There’s no doubt that healthcare professionals deserve to be recognized and celebrated for their tireless efforts and unwavering dedication during the pandemic.
Police and fire personnel and even restaurant workers also should be lauded for continuing to work in very uncertain times. But a group that gets little recognition for adapting to the times (albeit less consequential) is local farmers.
When the supply chain dried up, people turned to local farmers, who played a vital role in helping to provide fresh, healthy food to their communities. Some did it through direct-to-consumer community-supported agriculture programs, or CSAs; others partnered with local grocers.
When the pandemic hit, grocery store shelves were emptied due to panic buying and supply chain disruptions, leading to food shortages in some areas. In response, local farmers stepped up to fill the gap, including Sutton’s Vertical Gardens in Nova Scotia. The husband-and-wife team that owns SVG noticed that the produce arriving in their area near Halifax was lacking in quality and was priced quite high.
Local farmers largely had more flexibility to adjust their production and distribution strategies to meet the needs of their communities. For example, some farmers shifted their focus from supplying restaurants and institutions to selling more products directly to consumers.

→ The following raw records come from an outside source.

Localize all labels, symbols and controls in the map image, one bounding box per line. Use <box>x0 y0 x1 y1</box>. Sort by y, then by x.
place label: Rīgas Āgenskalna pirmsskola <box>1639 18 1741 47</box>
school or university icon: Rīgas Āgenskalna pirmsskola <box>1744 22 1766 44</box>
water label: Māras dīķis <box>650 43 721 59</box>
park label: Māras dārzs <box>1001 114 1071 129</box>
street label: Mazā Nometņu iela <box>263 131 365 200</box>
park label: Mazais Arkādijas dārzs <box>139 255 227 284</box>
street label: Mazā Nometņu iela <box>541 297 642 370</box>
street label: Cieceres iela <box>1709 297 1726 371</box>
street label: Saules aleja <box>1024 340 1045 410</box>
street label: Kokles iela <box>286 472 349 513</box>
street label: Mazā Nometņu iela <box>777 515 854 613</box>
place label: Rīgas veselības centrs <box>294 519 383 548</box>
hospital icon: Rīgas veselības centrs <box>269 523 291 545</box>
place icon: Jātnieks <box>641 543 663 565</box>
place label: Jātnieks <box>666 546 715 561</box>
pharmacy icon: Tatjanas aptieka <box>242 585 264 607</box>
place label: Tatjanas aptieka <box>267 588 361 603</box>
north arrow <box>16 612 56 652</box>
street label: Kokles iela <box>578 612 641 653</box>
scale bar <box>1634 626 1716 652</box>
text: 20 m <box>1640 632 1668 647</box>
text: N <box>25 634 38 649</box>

Local farmers also played a critical role in supporting food banks and other organizations that serve vulnerable populations. Many farmers donated excess produce or sold it at discounted prices to food banks and other organizations, helping to ensure that everyone had access to quality produce during a time of crisis.
Those who got to know nearby farmers forged new friendships and supported local economies, all while strengthening and reshaping food systems. Many consumers decided to stick with the new model after realizing it was important to know where their food comes from and it helped reduce the carbon footprint associated with transporting food over long distances.